--- INPUT ROWS ---

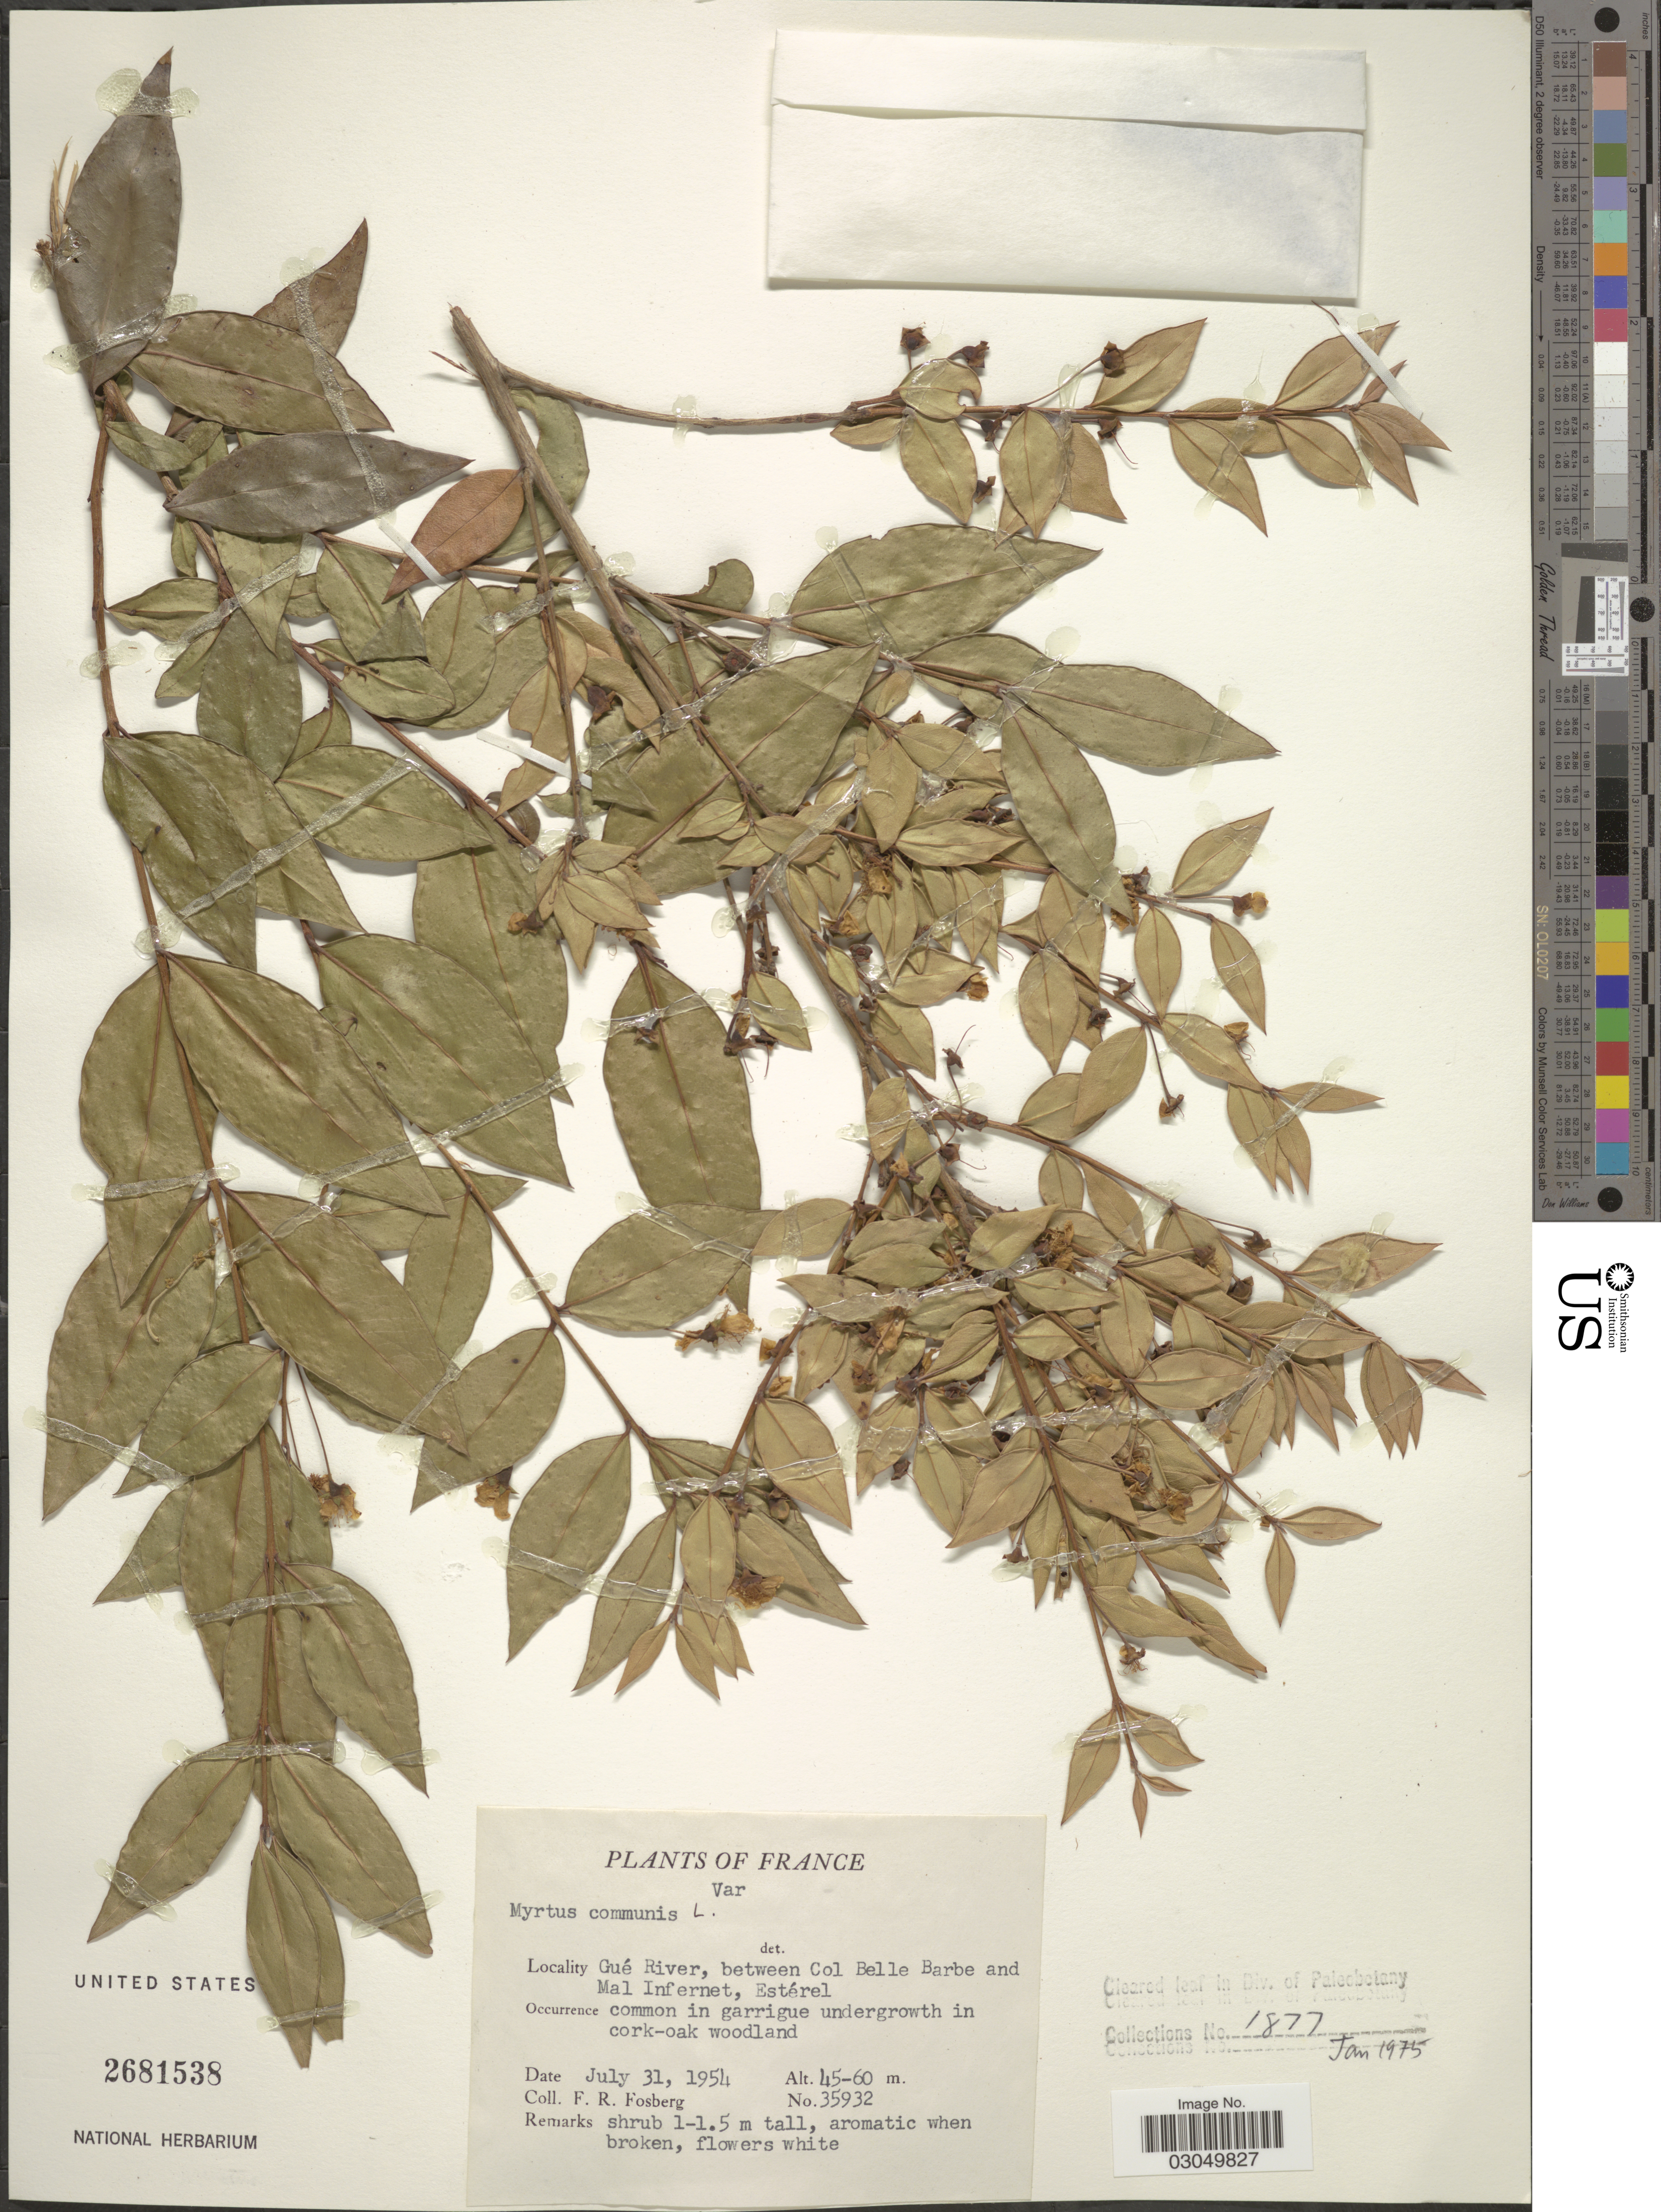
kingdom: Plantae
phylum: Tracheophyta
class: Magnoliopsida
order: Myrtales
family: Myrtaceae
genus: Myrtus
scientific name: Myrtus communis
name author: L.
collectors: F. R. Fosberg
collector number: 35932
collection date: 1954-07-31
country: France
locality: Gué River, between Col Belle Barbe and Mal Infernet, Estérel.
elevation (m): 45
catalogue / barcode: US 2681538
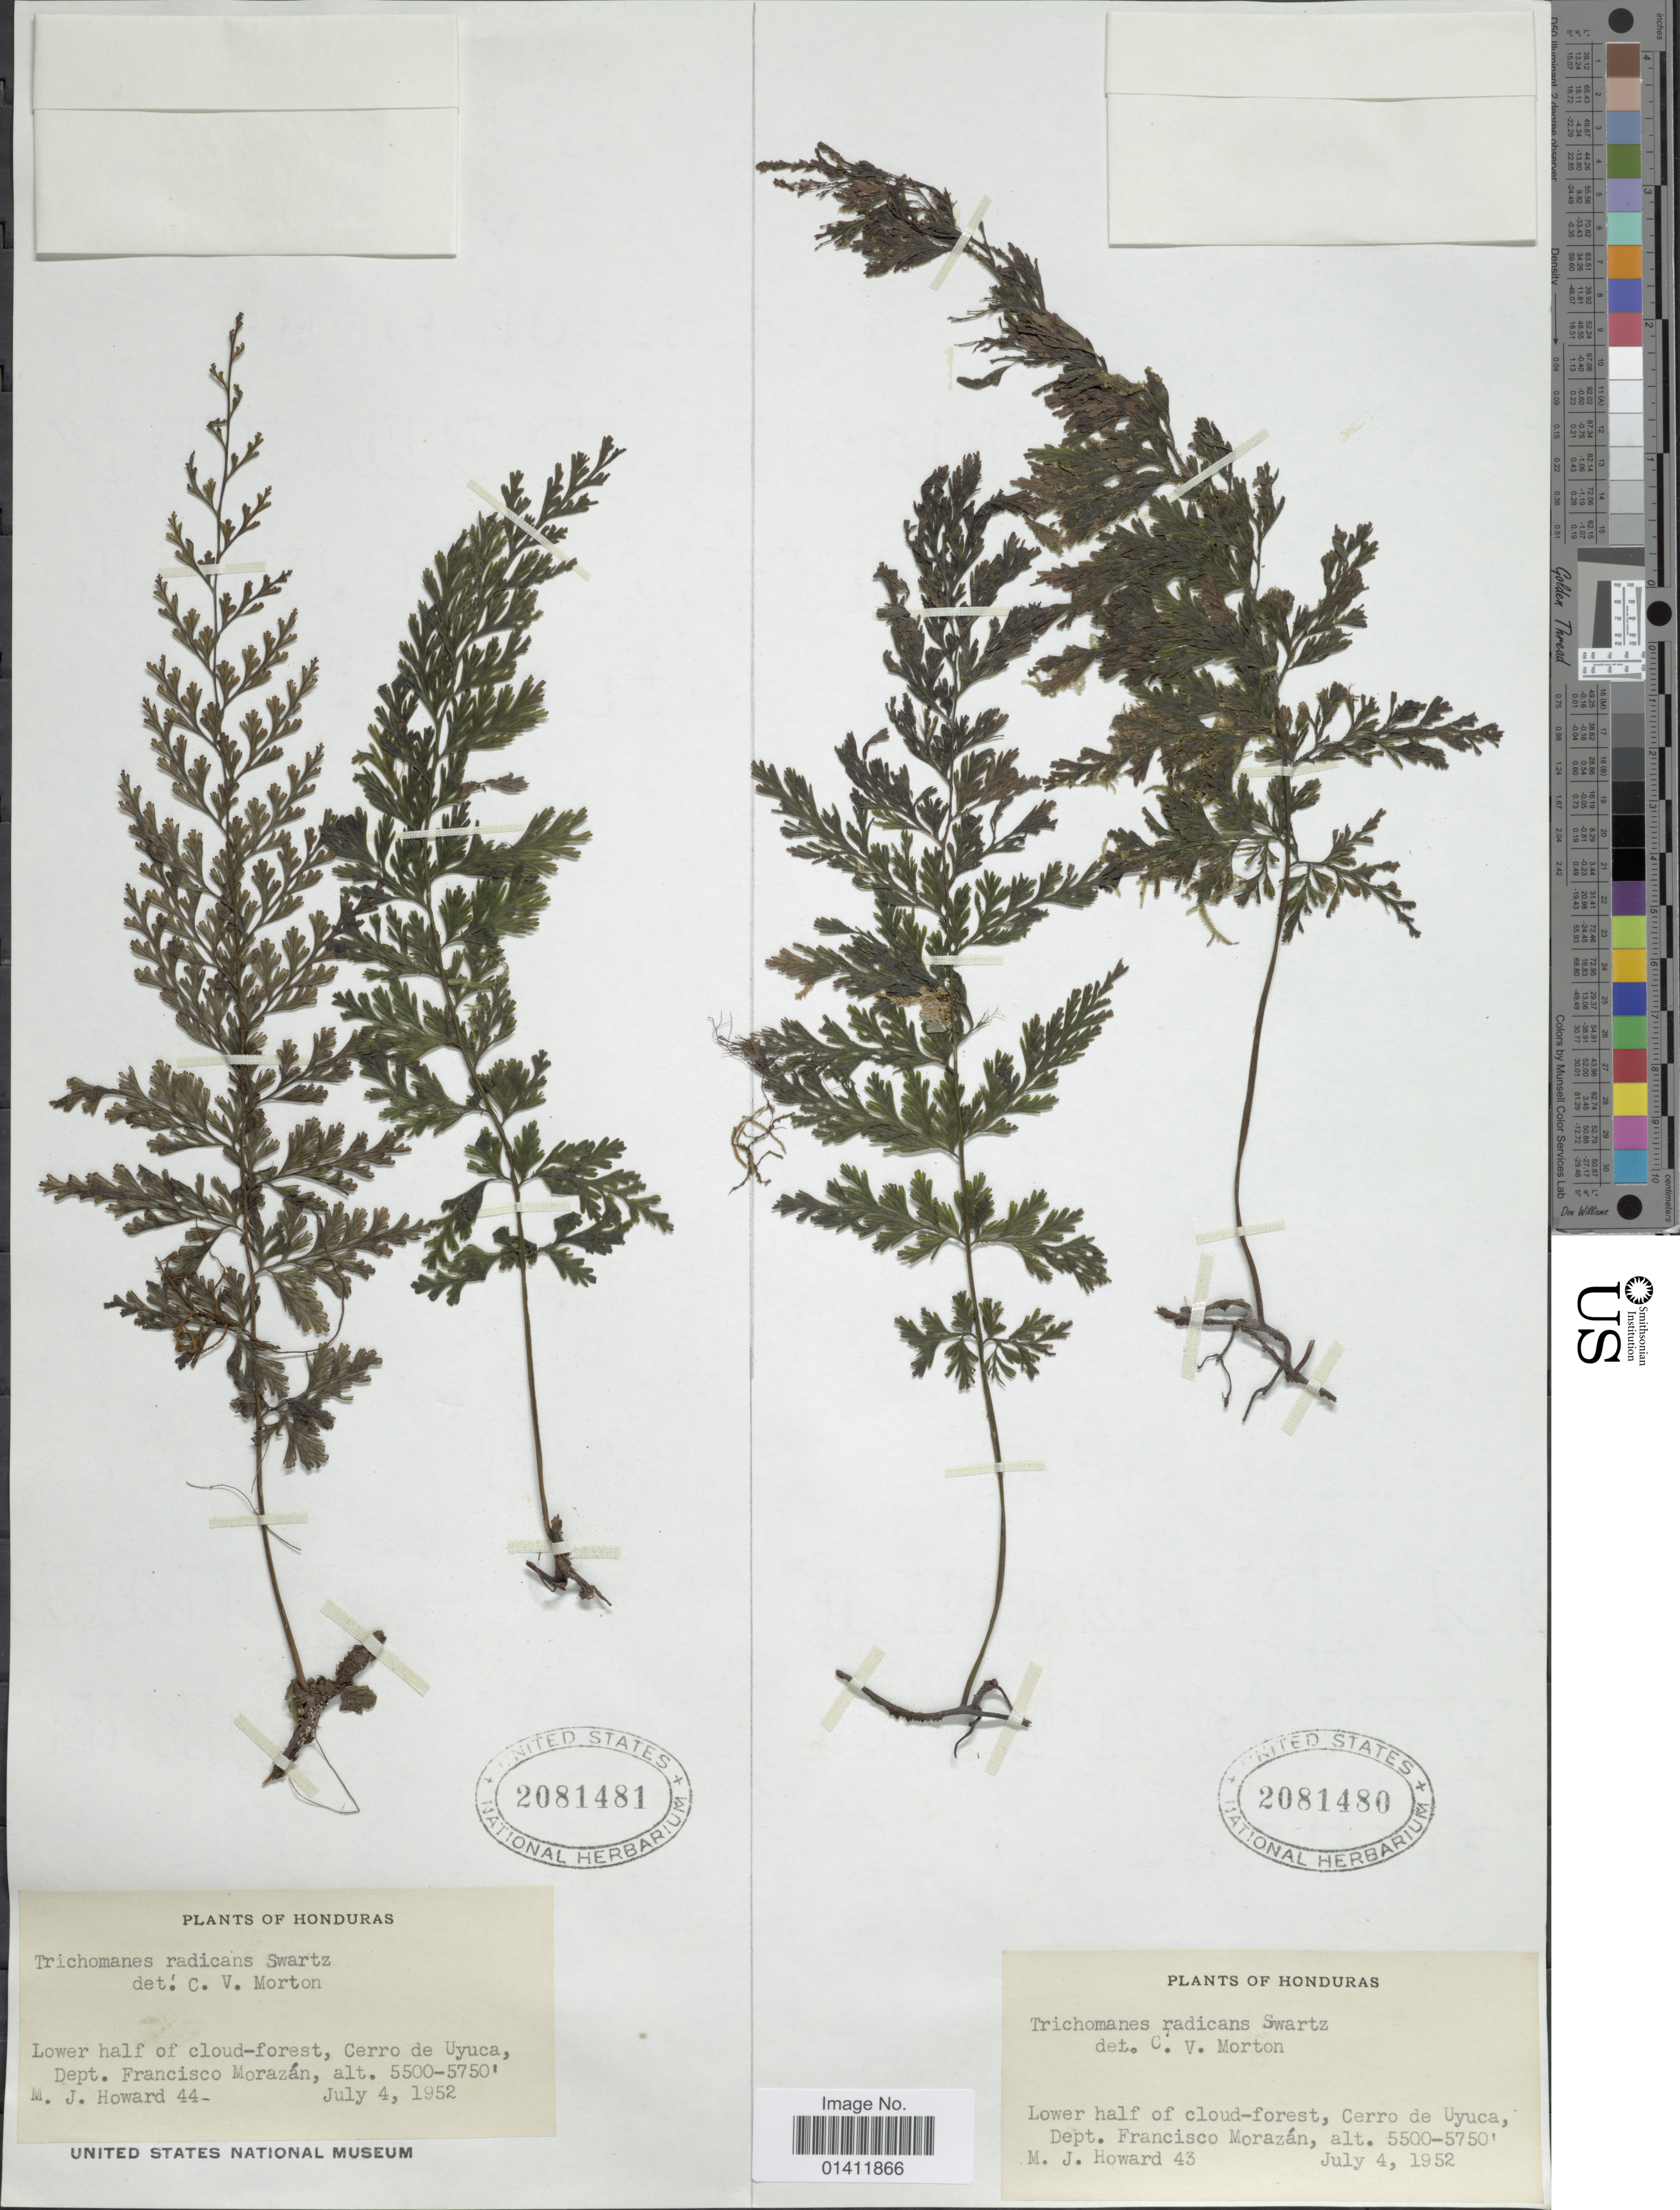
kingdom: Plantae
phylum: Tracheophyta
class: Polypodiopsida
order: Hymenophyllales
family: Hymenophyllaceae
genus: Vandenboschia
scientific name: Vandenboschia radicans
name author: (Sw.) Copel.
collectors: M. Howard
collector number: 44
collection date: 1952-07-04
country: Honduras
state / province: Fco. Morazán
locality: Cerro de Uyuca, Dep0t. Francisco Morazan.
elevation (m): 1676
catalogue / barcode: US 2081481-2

---

* **TO DO**:
Reproduce the material above from the line with "order: Myrtales" to the line with "name author: (Sw.) Copel.", both included. Leave the pictures out of your answer.

* **WRITTEN REPLY**:
order: Myrtales
family: Myrtaceae
genus: Myrtus
scientific name: Myrtus communis
name author: L.
collectors: F. R. Fosberg
collector number: 35932
collection date: 1954-07-31
country: France
locality: Gué River, between Col Belle Barbe and Mal Infernet, Estérel.
elevation (m): 45
catalogue / barcode: US 2681538
kingdom: Plantae
phylum: Tracheophyta
class: Polypodiopsida
order: Hymenophyllales
family: Hymenophyllaceae
genus: Vandenboschia
scientific name: Vandenboschia radicans
name author: (Sw.) Copel.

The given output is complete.